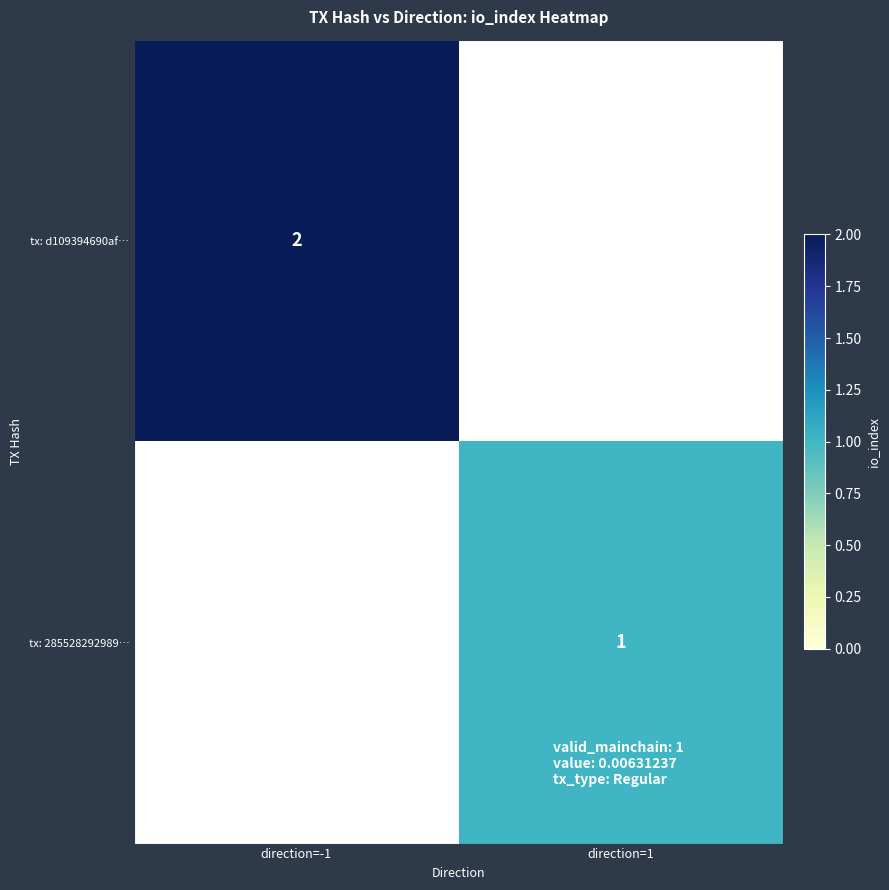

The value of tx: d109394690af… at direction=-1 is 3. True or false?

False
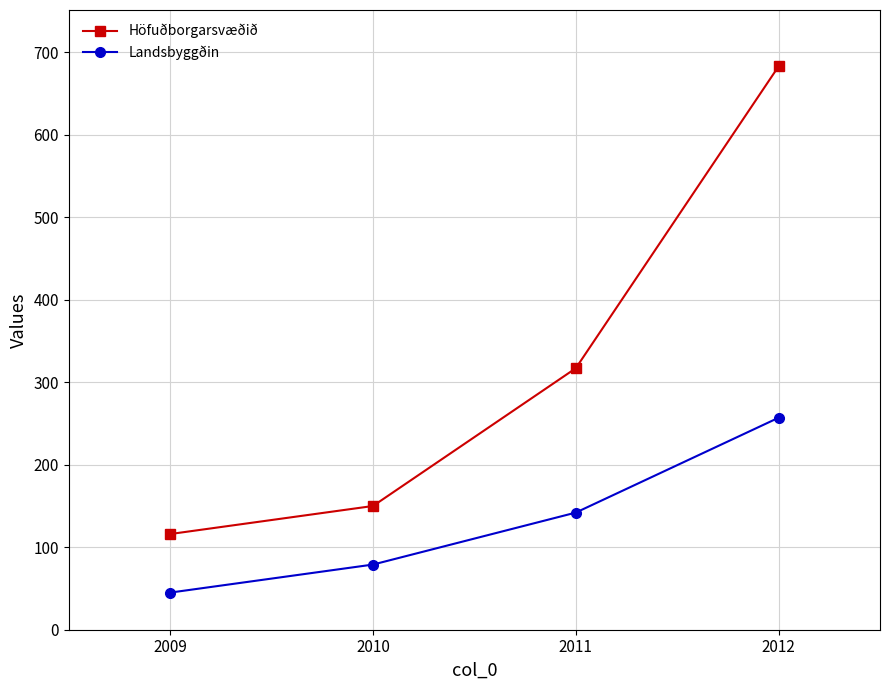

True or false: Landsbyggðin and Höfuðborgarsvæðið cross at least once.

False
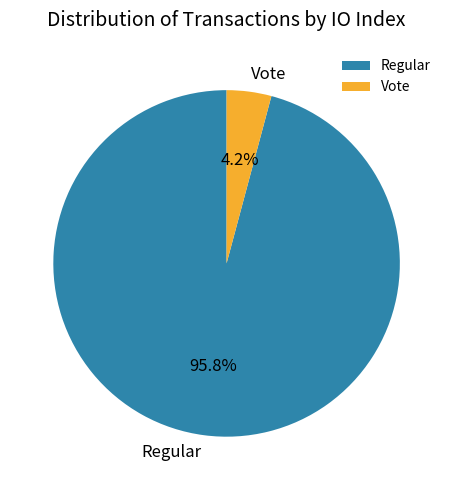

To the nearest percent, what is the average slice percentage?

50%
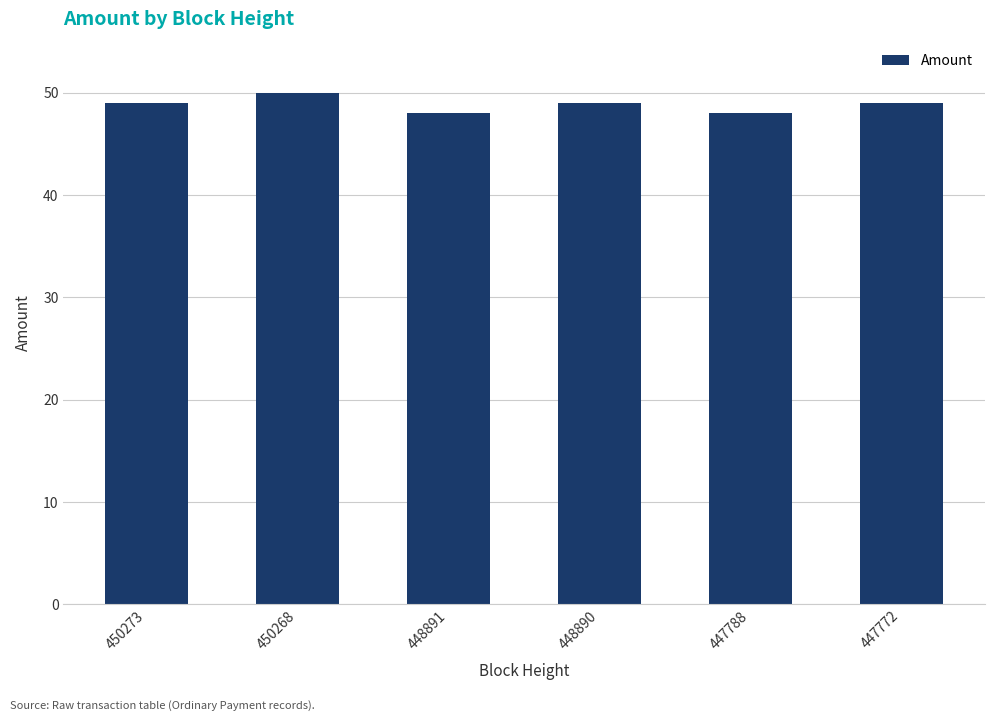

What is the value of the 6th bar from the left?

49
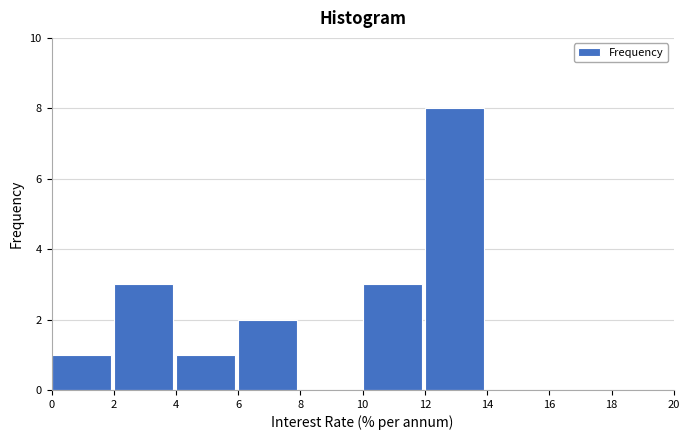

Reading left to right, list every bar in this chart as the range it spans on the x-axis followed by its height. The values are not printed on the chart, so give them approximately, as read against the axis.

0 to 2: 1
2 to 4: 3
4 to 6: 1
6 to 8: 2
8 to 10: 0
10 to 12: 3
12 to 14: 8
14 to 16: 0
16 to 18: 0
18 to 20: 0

Exercise instructions: Pull out every line of the material above that contains the word "left", and copy each of those lines in full.

Response to this exercise:
What is the value of the 6th bar from the left?
Reading left to right, list every bar in this chart as the range it spans on the x-axis followed by its height. The values are not printed on the chart, so give them approximately, as read against the axis.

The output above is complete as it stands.